Although the current researchers never interviewed Teddy, they did surveys of 18,385 dogs and sequenced the genomes of 2,155 dogs for their research paper published in the journal Science. They were looking for predictors of canine behavior and concluded that by breed was essentially useless. This might surprise you, as it did us, except regarding the retrieving aspect we just discussed. 

But apparently, stereotypes like pit bulls being aggressive were not validated. In fact, they scored high on human sociability, with videos showing lap-loving pit bulls. According to an article reporting on this study in The New York Times this past Tuesday, written by James Gorman, “Labrador Retriever ancestry [most popular breed in America], on the other hand, didn’t seem to have any significant correlation with human sociability.”

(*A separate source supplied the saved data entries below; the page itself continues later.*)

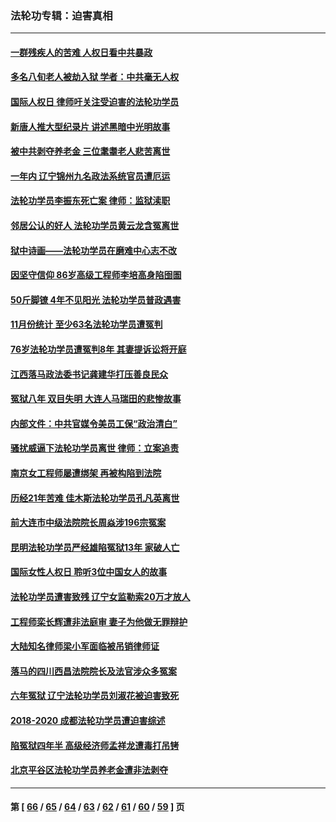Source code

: ### 法轮功专辑：迫害真相
---
#### [一群残疾人的苦难 人权日看中共暴政](../../pages/nf4379/n13431199.md?12140430) 
#### [多名八旬老人被劫入狱 学者：中共毫无人权](../../pages/nf4379/n13429561.md?12140430) 
#### [国际人权日 律师吁关注受迫害的法轮功学员](../../pages/nf4379/n13427032.md?12140430) 
#### [新唐人推大型纪录片 讲述黑暗中光明故事](../../pages/nf4379/n13427790.md?12140430) 
#### [被中共剥夺养老金 三位耄耋老人悲苦离世](../../pages/nf4379/n13424317.md?12140430) 
#### [一年内 辽宁锦州九名政法系统官员遭厄运](../../pages/nf4379/n13422434.md?12140430) 
#### [法轮功学员李振东死亡案 律师：监狱渎职](../../pages/nf4379/n13422564.md?12140430) 
#### [邻居公认的好人 法轮功学员黄云龙含冤离世](../../pages/nf4379/n13421952.md?12140430) 
#### [狱中诗画——法轮功学员在磨难中心志不改](../../pages/nf4379/n13411319.md?12140430) 
#### [因坚守信仰 86岁高级工程师李培高身陷囹圄](../../pages/nf4379/n13419794.md?12140430) 
#### [50斤脚镣 4年不见阳光 法轮功学员普政遇害](../../pages/nf4379/n13417359.md?12140430) 
#### [11月份统计 至少63名法轮功学员遭冤判](../../pages/nf4379/n13416813.md?12140430) 
#### [76岁法轮功学员遭冤判8年 其妻提诉讼将开庭](../../pages/nf4379/n13415071.md?12140430) 
#### [江西落马政法委书记龚建华打压善良民众](../../pages/nf4379/n13412606.md?12140430) 
#### [冤狱八年 双目失明 大连人马瑞田的悲惨故事](../../pages/nf4379/n13413203.md?12140430) 
#### [内部文件：中共官媒令美员工保“政治清白”](../../pages/nf4379/n13413559.md?12140430) 
#### [骚扰威逼下法轮功学员离世 律师：立案追责](../../pages/nf4379/n13411227.md?12140430) 
#### [南京女工程师屡遭绑架 再被构陷到法院](../../pages/nf4379/n13410744.md?12140430) 
#### [历经21年苦难 佳木斯法轮功学员孔凡英离世](../../pages/nf4379/n13410256.md?12140430) 
#### [前大连市中级法院院长周焱涉196宗冤案](../../pages/nf4379/n13408040.md?12140430) 
#### [昆明法轮功学员严经雄陷冤狱13年 家破人亡](../../pages/nf4379/n13408438.md?12140430) 
#### [国际女性人权日 聆听3位中国女人的故事](../../pages/nf4379/n13406864.md?12140430) 
#### [法轮功学员遭害致残 辽宁女监勒索20万才放人](../../pages/nf4379/n13406210.md?12140430) 
#### [工程师栾长辉遭非法庭审 妻子为他做无罪辩护](../../pages/nf4379/n13405677.md?12140430) 
#### [大陆知名律师梁小军面临被吊销律师证](../../pages/nf4379/n13404552.md?12140430) 
#### [落马的四川西昌法院院长及法官涉众多冤案](../../pages/nf4379/n13400861.md?12140430) 
#### [六年冤狱 辽宁法轮功学员刘淑花被迫害致死](../../pages/nf4379/n13403835.md?12140430) 
#### [2018-2020 成都法轮功学员遭迫害综述](../../pages/nf4379/n13398532.md?12140430) 
#### [陷冤狱四年半 高级经济师孟祥龙遭毒打吊铐](../../pages/nf4379/n13400275.md?12140430) 
#### [北京平谷区法轮功学员养老金遭非法剥夺](../../pages/nf4379/n13397851.md?12140430) 

---
#### 第 [ [66](./66.md?12140430) / [65](./65.md?12140430) / [64](./64.md?12140430) / [63](./63.md?12140430) / [62](./62.md?12140430) / [61](./61.md?12140430) / [60](./60.md?12140430) / [59](./59.md?12140430) ] 页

However, the research allows, there are some few predictable traits. “If you adopt a border collie…the probability that it will be easier to train and interested in toys is going to be higher than if you adopt a Great Pyrenees.” 

Go figure.

Breed supposedly accounts for only 9% of the variations in any given dog’s behavior. Rather, behavior patterns were strongly inherited, to the tune of 25%, again according to the research, within any given breed. In studying genomes, “several genes [were discovered] that clearly influence behavior, including one for how friendly dogs are.”  So if you are about to buy a dog, check out its parents first.

The researchers found 11 specific DNA regions that were associated with behavior, and an interesting comparison can be made with those same areas in human genomics. A region that affects the likelihood of a dog howling corresponds in humans to language development, and another that marks dogs enjoying being with humans presents in human DNA with long-term memory.

So I will tell you a little more about Terrific Teddy. When company would arrive at our home, he would walk up to each newcomer, wag and, I insist, smile, until the person gave him a pat on the head. He would then go on to the next person and wait until the greeting ritual was repeated. After that, he would withdraw to a corner and watch the socializing quietly unless called.

He was a bit of a terror under the table when we were at dinner. He would stealthily snatch the napkins off the diners’ laps. Some day I will write a children’s book about Teddy, the Napkin Snatcher Dog.